"We got text messages on our mobile phones, and we knew we had to jump into action," said Nial Tanvir, an astronomer at the U.K.'s University of Leicester and lead author of the other optical study.
Different teams of astronomers using telescopes in Hawaii, New Mexico, Chile, and Spain all tracked the massive explosion as it faded away.
Salvaterra and Tanvir's teams published their findings in two separate papers appearing this week in the journal Nature.

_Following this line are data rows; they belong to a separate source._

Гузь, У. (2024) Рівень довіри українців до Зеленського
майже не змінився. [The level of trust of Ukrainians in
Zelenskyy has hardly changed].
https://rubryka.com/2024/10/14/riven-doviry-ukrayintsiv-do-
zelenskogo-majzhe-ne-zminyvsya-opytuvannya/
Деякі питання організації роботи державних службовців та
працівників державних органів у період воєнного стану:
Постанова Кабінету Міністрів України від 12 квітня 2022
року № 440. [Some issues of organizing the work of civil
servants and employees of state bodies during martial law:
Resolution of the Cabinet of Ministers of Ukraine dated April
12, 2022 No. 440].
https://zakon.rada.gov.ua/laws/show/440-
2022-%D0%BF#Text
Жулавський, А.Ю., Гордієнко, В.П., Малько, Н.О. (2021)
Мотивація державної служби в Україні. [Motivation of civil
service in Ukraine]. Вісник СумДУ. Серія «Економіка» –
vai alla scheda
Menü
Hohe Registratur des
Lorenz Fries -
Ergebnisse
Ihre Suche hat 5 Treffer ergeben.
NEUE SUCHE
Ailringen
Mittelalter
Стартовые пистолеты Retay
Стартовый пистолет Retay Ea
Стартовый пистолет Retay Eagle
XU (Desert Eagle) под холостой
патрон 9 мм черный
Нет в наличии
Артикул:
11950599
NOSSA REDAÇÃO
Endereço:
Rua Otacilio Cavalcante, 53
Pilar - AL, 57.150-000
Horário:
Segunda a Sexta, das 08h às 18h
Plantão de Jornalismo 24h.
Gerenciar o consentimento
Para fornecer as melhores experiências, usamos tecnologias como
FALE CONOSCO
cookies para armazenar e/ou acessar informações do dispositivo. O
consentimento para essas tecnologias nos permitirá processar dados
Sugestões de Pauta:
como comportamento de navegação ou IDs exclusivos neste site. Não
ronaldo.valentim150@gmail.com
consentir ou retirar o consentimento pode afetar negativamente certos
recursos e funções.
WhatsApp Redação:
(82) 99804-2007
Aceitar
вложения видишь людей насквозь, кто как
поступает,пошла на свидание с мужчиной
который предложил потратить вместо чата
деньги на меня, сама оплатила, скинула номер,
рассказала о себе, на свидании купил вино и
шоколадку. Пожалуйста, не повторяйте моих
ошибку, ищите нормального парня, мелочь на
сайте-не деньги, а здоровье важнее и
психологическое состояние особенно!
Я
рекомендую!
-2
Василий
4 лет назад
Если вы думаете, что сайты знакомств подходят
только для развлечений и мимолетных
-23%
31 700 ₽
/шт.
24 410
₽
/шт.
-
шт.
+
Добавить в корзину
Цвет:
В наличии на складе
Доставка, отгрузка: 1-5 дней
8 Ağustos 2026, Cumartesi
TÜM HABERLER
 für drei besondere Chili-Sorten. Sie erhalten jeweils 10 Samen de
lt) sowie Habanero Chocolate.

Frail and colleagues posted their report last week to the Cornell University Web site Arxiv.org.
Breaking Up the Mist
Because of its extreme distance, the newfound gamma-ray burst shows that the star exploded before the dark ages ended thanks to reionization.
During the dark ages, the hydrogen atoms that permeated the universe were uncharged, so the gas blocked much of the radiation that we perceive as starlight.
But over time, light from the first stars ionized the hydrogen, turning it into a charged gas.
When this happened, "the universe went fairly rapidly from being opaque to suddenly being transparent," Tanvir said. "It's like on a foggy day, when the sun comes out and breaks up the mist."
Gamma-ray bursts can shine through the haze of the dark ages, however, since a gamma ray is the most intense type of light known.
By studying more gamma-ray bursts, researchers might be able to figure out when the very first stars appeared and when they began to clear up the fog.
Bing Zhang, of the University of Nevada in Las Vegas, wrote a commentary also appearing in Nature but was not involved in any of the studies.
"The discovery," Zhang wrote, "opens up the exciting possibility of studying the reionization epoch and the preceding cosmic dark ages."